▶ _What is expected_
Skip the pictures and copy all the data that follows exactly.

▶ _Records to process_
"""

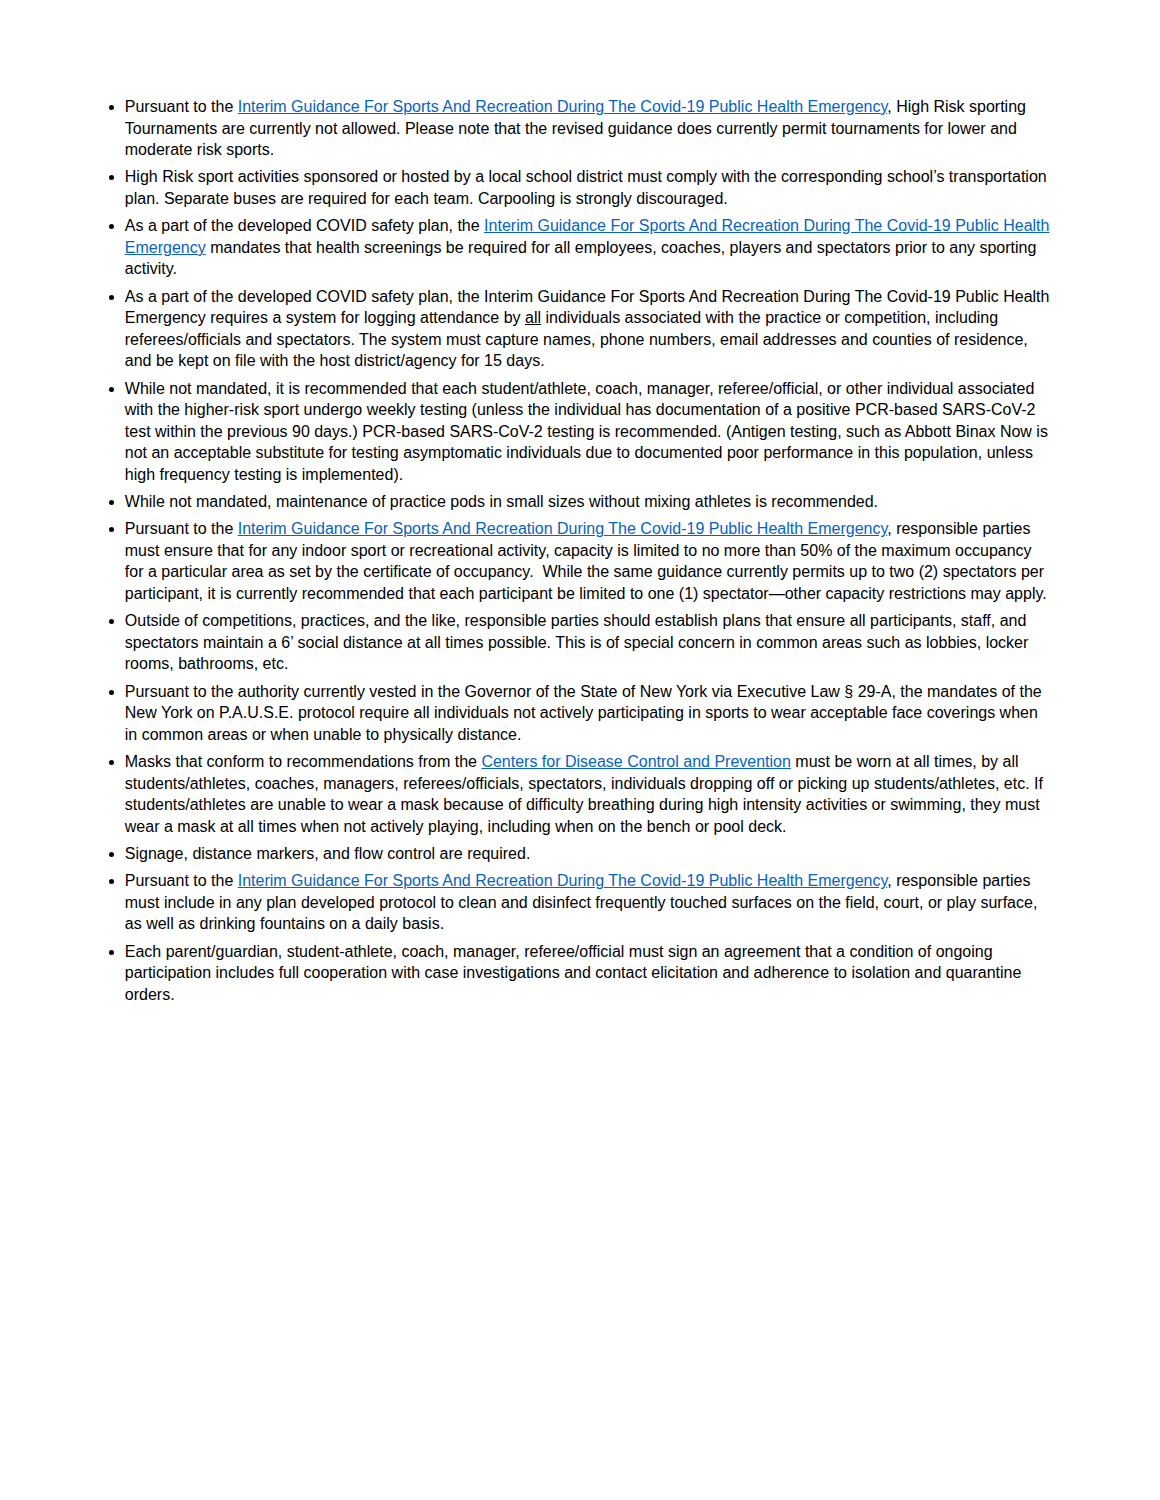Pursuant to the Interim Guidance For Sports And Recreation During The Covid-19 Public Health Emergency, High Risk sporting Tournaments are currently not allowed. Please note that the revised guidance does currently permit tournaments for lower and moderate risk sports.
High Risk sport activities sponsored or hosted by a local school district must comply with the corresponding school’s transportation
plan. Separate buses are required for each team. Carpooling is strongly discouraged.
As a part of the developed COVID safety plan, the Interim Guidance For Sports And Recreation During The Covid-19 Public Health Emergency mandates that health screenings be required for all employees, coaches, players and spectators prior to any sporting activity.
As a part of the developed COVID safety plan, the Interim Guidance For Sports And Recreation During The Covid-19 Public Health Emergency requires a system for logging attendance by all individuals associated with the practice or competition, including referees/officials and spectators. The system must capture names, phone numbers, email addresses and counties of residence, and be kept on file with the host district/agency for 15 days.
While not mandated, it is recommended that each student/athlete, coach, manager, referee/official, or other individual associated with the higher-risk sport undergo weekly testing (unless the individual has documentation of a positive PCR-based SARS-CoV-2 test within the previous 90 days.) PCR-based SARS-CoV-2 testing is recommended. (Antigen testing, such as Abbott Binax Now is not an acceptable substitute for testing asymptomatic individuals due to documented poor performance in this population, unless high frequency testing is implemented).
While not mandated, maintenance of practice pods in small sizes without mixing athletes is recommended.
Pursuant to the Interim Guidance For Sports And Recreation During The Covid-19 Public Health Emergency, responsible parties must ensure that for any indoor sport or recreational activity, capacity is limited to no more than 50% of the maximum occupancy for a particular area as set by the certificate of occupancy. While the same guidance currently permits up to two (2) spectators per participant, it is currently recommended that each participant be limited to one (1) spectator—other capacity restrictions may apply.
Outside of competitions, practices, and the like, responsible parties should establish plans that ensure all participants, staff, and spectators maintain a 6’ social distance at all times possible. This is of special concern in common areas such as lobbies, locker rooms, bathrooms, etc.
Pursuant to the authority currently vested in the Governor of the State of New York via Executive Law § 29-A, the mandates of the New York on P.A.U.S.E. protocol require all individuals not actively participating in sports to wear acceptable face coverings when in common areas or when unable to physically distance.
Masks that conform to recommendations from the Centers for Disease Control and Prevention must be worn at all times, by all students/athletes, coaches, managers, referees/officials, spectators, individuals dropping off or picking up students/athletes, etc. If students/athletes are unable to wear a mask because of difficulty breathing during high intensity activities or swimming, they must wear a mask at all times when not actively playing, including when on the bench or pool deck.
Signage, distance markers, and flow control are required.
Pursuant to the Interim Guidance For Sports And Recreation During The Covid-19 Public Health Emergency, responsible parties must include in any plan developed protocol to clean and disinfect frequently touched surfaces on the field, court, or play surface, as well as drinking fountains on a daily basis.
Each parent/guardian, student-athlete, coach, manager, referee/official must sign an agreement that a condition of ongoing participation includes full cooperation with case investigations and contact elicitation and adherence to isolation and quarantine orders.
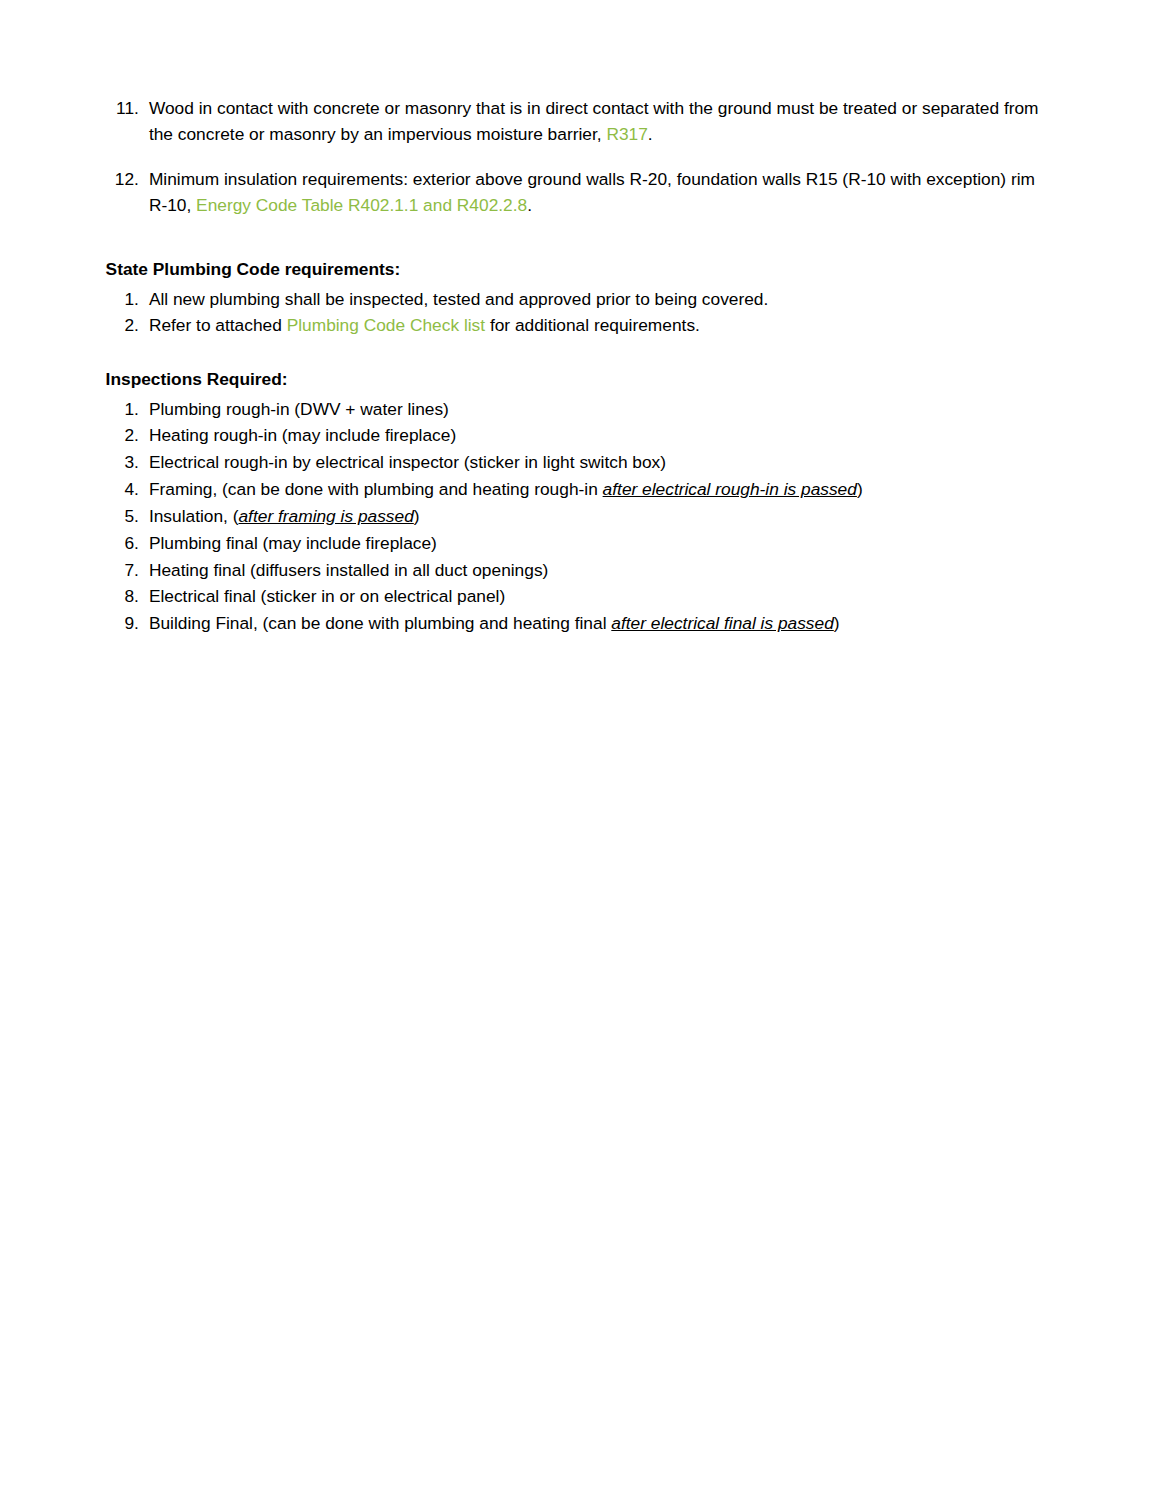Wood in contact with concrete or masonry that is in direct contact with the ground must be treated or separated from the concrete or masonry by an impervious moisture barrier, R317.
Minimum insulation requirements: exterior above ground walls R-20, foundation walls R15 (R-10 with exception) rim R-10, Energy Code Table R402.1.1 and R402.2.8.
State Plumbing Code requirements:
All new plumbing shall be inspected, tested and approved prior to being covered.
Refer to attached Plumbing Code Check list for additional requirements.
Inspections Required:
Plumbing rough-in (DWV + water lines)
Heating rough-in (may include fireplace)
Electrical rough-in by electrical inspector (sticker in light switch box)
Framing, (can be done with plumbing and heating rough-in after electrical rough-in is passed)
Insulation, (after framing is passed)
Plumbing final (may include fireplace)
Heating final (diffusers installed in all duct openings)
Electrical final (sticker in or on electrical panel)
Building Final, (can be done with plumbing and heating final after electrical final is passed)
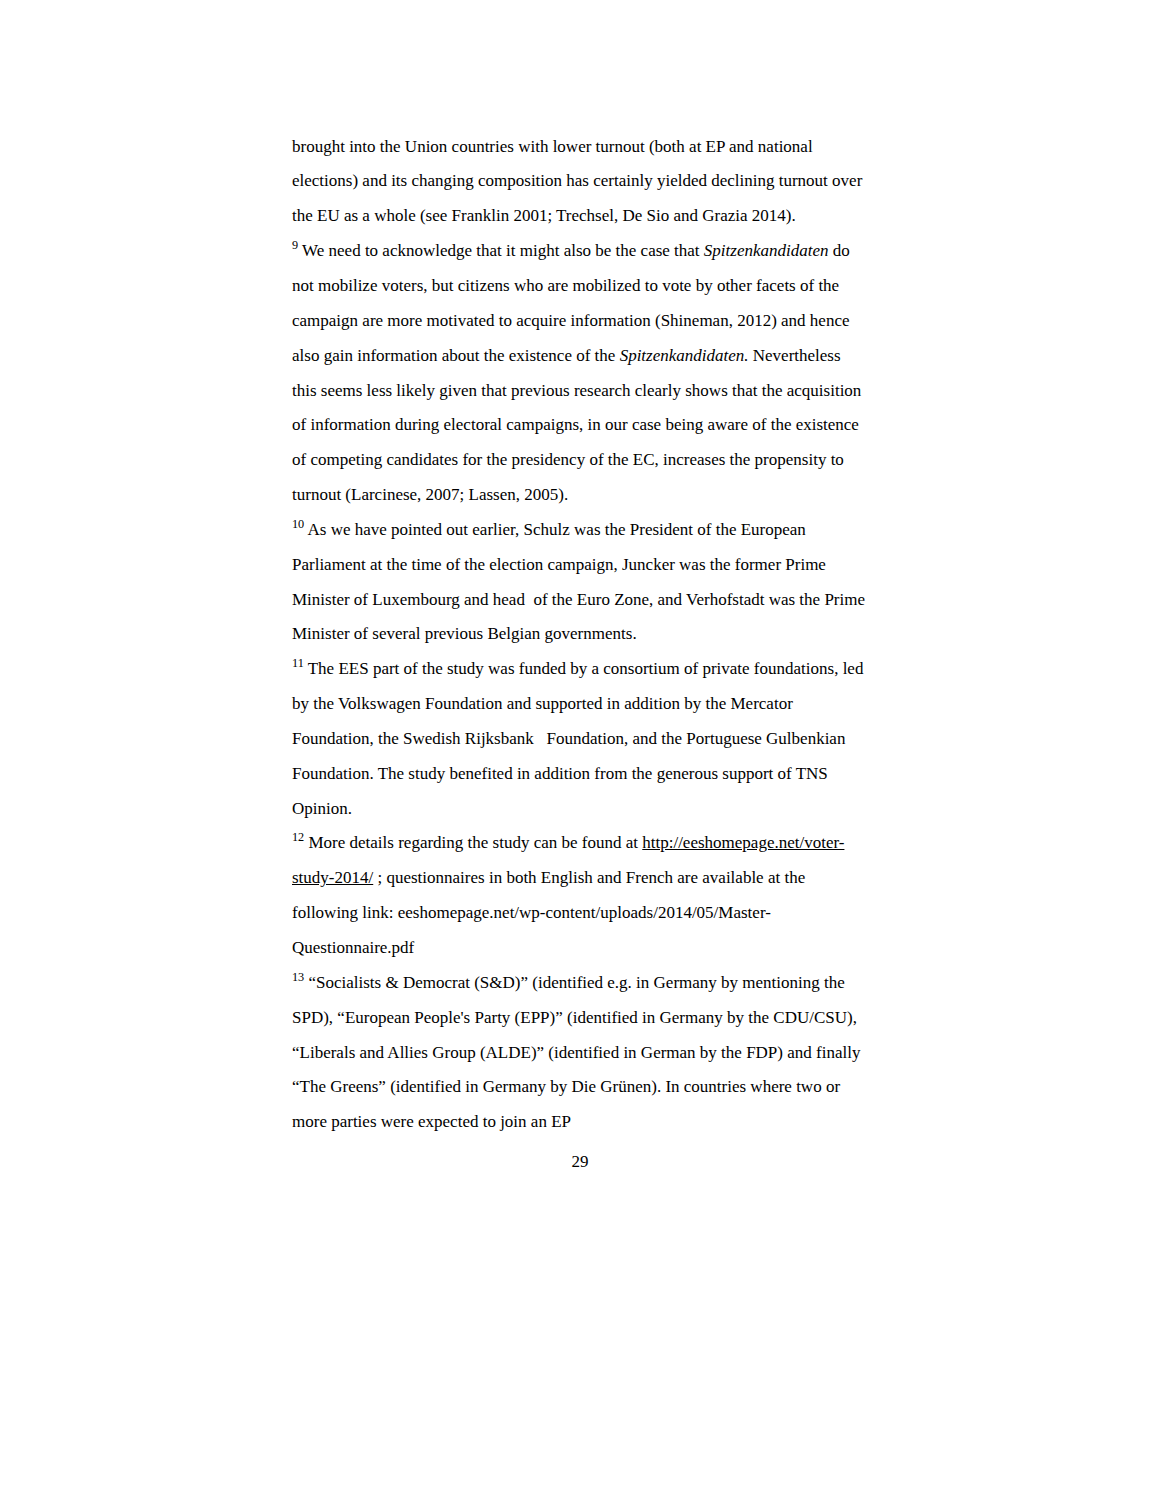brought into the Union countries with lower turnout (both at EP and national elections) and its changing composition has certainly yielded declining turnout over the EU as a whole (see Franklin 2001; Trechsel, De Sio and Grazia 2014).
9 We need to acknowledge that it might also be the case that Spitzenkandidaten do not mobilize voters, but citizens who are mobilized to vote by other facets of the campaign are more motivated to acquire information (Shineman, 2012) and hence also gain information about the existence of the Spitzenkandidaten. Nevertheless this seems less likely given that previous research clearly shows that the acquisition of information during electoral campaigns, in our case being aware of the existence of competing candidates for the presidency of the EC, increases the propensity to turnout (Larcinese, 2007; Lassen, 2005).
10 As we have pointed out earlier, Schulz was the President of the European Parliament at the time of the election campaign, Juncker was the former Prime Minister of Luxembourg and head of the Euro Zone, and Verhofstadt was the Prime Minister of several previous Belgian governments.
11 The EES part of the study was funded by a consortium of private foundations, led by the Volkswagen Foundation and supported in addition by the Mercator Foundation, the Swedish Rijksbank Foundation, and the Portuguese Gulbenkian Foundation. The study benefited in addition from the generous support of TNS Opinion.
12 More details regarding the study can be found at http://eeshomepage.net/voter-study-2014/ ; questionnaires in both English and French are available at the following link: eeshomepage.net/wp-content/uploads/2014/05/Master-Questionnaire.pdf
13 “Socialists & Democrat (S&D)” (identified e.g. in Germany by mentioning the SPD), “European People's Party (EPP)” (identified in Germany by the CDU/CSU), “Liberals and Allies Group (ALDE)” (identified in German by the FDP) and finally “The Greens” (identified in Germany by Die Grünen). In countries where two or more parties were expected to join an EP
29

"""

▶ _Output of the exercise_
Pursuant to the Interim Guidance For Sports And Recreation During The Covid-19 Public Health Emergency, High Risk sporting Tournaments are currently not allowed. Please note that the revised guidance does currently permit tournaments for lower and moderate risk sports.
High Risk sport activities sponsored or hosted by a local school district must comply with the corresponding school’s transportation
plan. Separate buses are required for each team. Carpooling is strongly discouraged.
As a part of the developed COVID safety plan, the Interim Guidance For Sports And Recreation During The Covid-19 Public Health Emergency mandates that health screenings be required for all employees, coaches, players and spectators prior to any sporting activity.
As a part of the developed COVID safety plan, the Interim Guidance For Sports And Recreation During The Covid-19 Public Health Emergency requires a system for logging attendance by all individuals associated with the practice or competition, including referees/officials and spectators. The system must capture names, phone numbers, email addresses and counties of residence, and be kept on file with the host district/agency for 15 days.
While not mandated, it is recommended that each student/athlete, coach, manager, referee/official, or other individual associated with the higher-risk sport undergo weekly testing (unless the individual has documentation of a positive PCR-based SARS-CoV-2 test within the previous 90 days.) PCR-based SARS-CoV-2 testing is recommended. (Antigen testing, such as Abbott Binax Now is not an acceptable substitute for testing asymptomatic individuals due to documented poor performance in this population, unless high frequency testing is implemented).
While not mandated, maintenance of practice pods in small sizes without mixing athletes is recommended.
Pursuant to the Interim Guidance For Sports And Recreation During The Covid-19 Public Health Emergency, responsible parties must ensure that for any indoor sport or recreational activity, capacity is limited to no more than 50% of the maximum occupancy for a particular area as set by the certificate of occupancy. While the same guidance currently permits up to two (2) spectators per participant, it is currently recommended that each participant be limited to one (1) spectator—other capacity restrictions may apply.
Outside of competitions, practices, and the like, responsible parties should establish plans that ensure all participants, staff, and spectators maintain a 6’ social distance at all times possible. This is of special concern in common areas such as lobbies, locker rooms, bathrooms, etc.
Pursuant to the authority currently vested in the Governor of the State of New York via Executive Law § 29-A, the mandates of the New York on P.A.U.S.E. protocol require all individuals not actively participating in sports to wear acceptable face coverings when in common areas or when unable to physically distance.
Masks that conform to recommendations from the Centers for Disease Control and Prevention must be worn at all times, by all students/athletes, coaches, managers, referees/officials, spectators, individuals dropping off or picking up students/athletes, etc. If students/athletes are unable to wear a mask because of difficulty breathing during high intensity activities or swimming, they must wear a mask at all times when not actively playing, including when on the bench or pool deck.
Signage, distance markers, and flow control are required.
Pursuant to the Interim Guidance For Sports And Recreation During The Covid-19 Public Health Emergency, responsible parties must include in any plan developed protocol to clean and disinfect frequently touched surfaces on the field, court, or play surface, as well as drinking fountains on a daily basis.
Each parent/guardian, student-athlete, coach, manager, referee/official must sign an agreement that a condition of ongoing participation includes full cooperation with case investigations and contact elicitation and adherence to isolation and quarantine orders.
Wood in contact with concrete or masonry that is in direct contact with the ground must be treated or separated from the concrete or masonry by an impervious moisture barrier, R317.
Minimum insulation requirements: exterior above ground walls R-20, foundation walls R15 (R-10 with exception) rim R-10, Energy Code Table R402.1.1 and R402.2.8.
State Plumbing Code requirements:
All new plumbing shall be inspected, tested and approved prior to being covered.
Refer to attached Plumbing Code Check list for additional requirements.
Inspections Required:
Plumbing rough-in (DWV + water lines)
Heating rough-in (may include fireplace)
Electrical rough-in by electrical inspector (sticker in light switch box)
Framing, (can be done with plumbing and heating rough-in after electrical rough-in is passed)
Insulation, (after framing is passed)
Plumbing final (may include fireplace)
Heating final (diffusers installed in all duct openings)
Electrical final (sticker in or on electrical panel)
Building Final, (can be done with plumbing and heating final after electrical final is passed)
brought into the Union countries with lower turnout (both at EP and national elections) and its changing composition has certainly yielded declining turnout over the EU as a whole (see Franklin 2001; Trechsel, De Sio and Grazia 2014).
9 We need to acknowledge that it might also be the case that Spitzenkandidaten do not mobilize voters, but citizens who are mobilized to vote by other facets of the campaign are more motivated to acquire information (Shineman, 2012) and hence also gain information about the existence of the Spitzenkandidaten. Nevertheless this seems less likely given that previous research clearly shows that the acquisition of information during electoral campaigns, in our case being aware of the existence of competing candidates for the presidency of the EC, increases the propensity to turnout (Larcinese, 2007; Lassen, 2005).
10 As we have pointed out earlier, Schulz was the President of the European Parliament at the time of the election campaign, Juncker was the former Prime Minister of Luxembourg and head of the Euro Zone, and Verhofstadt was the Prime Minister of several previous Belgian governments.
11 The EES part of the study was funded by a consortium of private foundations, led by the Volkswagen Foundation and supported in addition by the Mercator Foundation, the Swedish Rijksbank Foundation, and the Portuguese Gulbenkian Foundation. The study benefited in addition from the generous support of TNS Opinion.
12 More details regarding the study can be found at http://eeshomepage.net/voter-study-2014/ ; questionnaires in both English and French are available at the following link: eeshomepage.net/wp-content/uploads/2014/05/Master-Questionnaire.pdf
13 “Socialists & Democrat (S&D)” (identified e.g. in Germany by mentioning the SPD), “European People's Party (EPP)” (identified in Germany by the CDU/CSU), “Liberals and Allies Group (ALDE)” (identified in German by the FDP) and finally “The Greens” (identified in Germany by Die Grünen). In countries where two or more parties were expected to join an EP
29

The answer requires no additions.